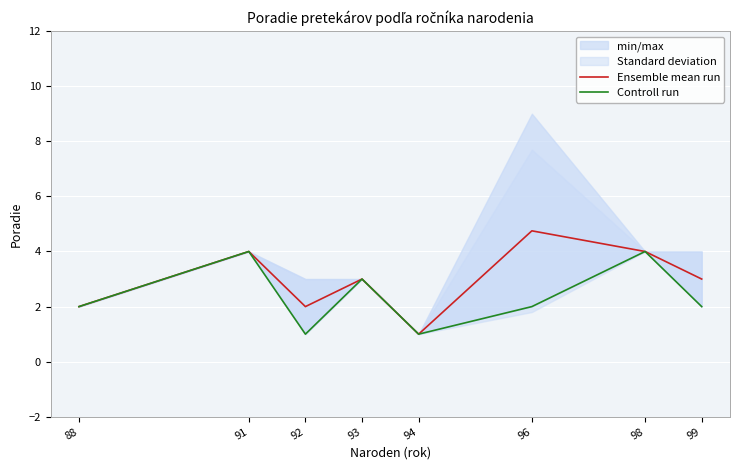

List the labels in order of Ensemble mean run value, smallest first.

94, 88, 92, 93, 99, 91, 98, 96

----

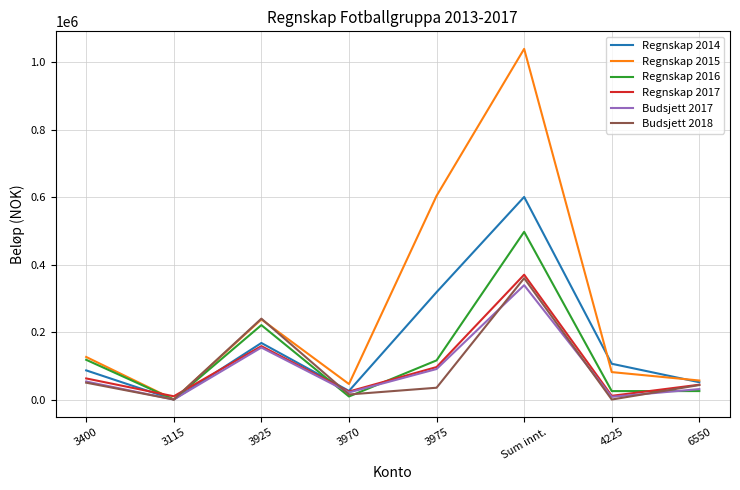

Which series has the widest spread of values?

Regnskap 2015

----

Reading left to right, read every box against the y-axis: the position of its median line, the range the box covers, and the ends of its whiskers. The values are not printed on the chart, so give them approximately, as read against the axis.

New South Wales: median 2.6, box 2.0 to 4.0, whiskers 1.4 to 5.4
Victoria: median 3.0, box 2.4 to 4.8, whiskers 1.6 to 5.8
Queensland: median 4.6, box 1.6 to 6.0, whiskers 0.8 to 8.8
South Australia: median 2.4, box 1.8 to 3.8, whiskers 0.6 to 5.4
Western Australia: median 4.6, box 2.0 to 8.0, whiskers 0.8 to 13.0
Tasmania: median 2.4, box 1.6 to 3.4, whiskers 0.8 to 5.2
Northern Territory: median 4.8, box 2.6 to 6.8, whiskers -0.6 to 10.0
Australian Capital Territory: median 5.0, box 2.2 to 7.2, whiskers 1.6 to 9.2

----

Please return, unchanged, the records starting with the line that contains "Reading left to" and going on through the line that contains "Australian Capital Territory: median", both of those lines included.

*EXERCISE RESULT*:
Reading left to right, read every box against the y-axis: the position of its median line, the range the box covers, and the ends of its whiskers. The values are not printed on the chart, so give them approximately, as read against the axis.

New South Wales: median 2.6, box 2.0 to 4.0, whiskers 1.4 to 5.4
Victoria: median 3.0, box 2.4 to 4.8, whiskers 1.6 to 5.8
Queensland: median 4.6, box 1.6 to 6.0, whiskers 0.8 to 8.8
South Australia: median 2.4, box 1.8 to 3.8, whiskers 0.6 to 5.4
Western Australia: median 4.6, box 2.0 to 8.0, whiskers 0.8 to 13.0
Tasmania: median 2.4, box 1.6 to 3.4, whiskers 0.8 to 5.2
Northern Territory: median 4.8, box 2.6 to 6.8, whiskers -0.6 to 10.0
Australian Capital Territory: median 5.0, box 2.2 to 7.2, whiskers 1.6 to 9.2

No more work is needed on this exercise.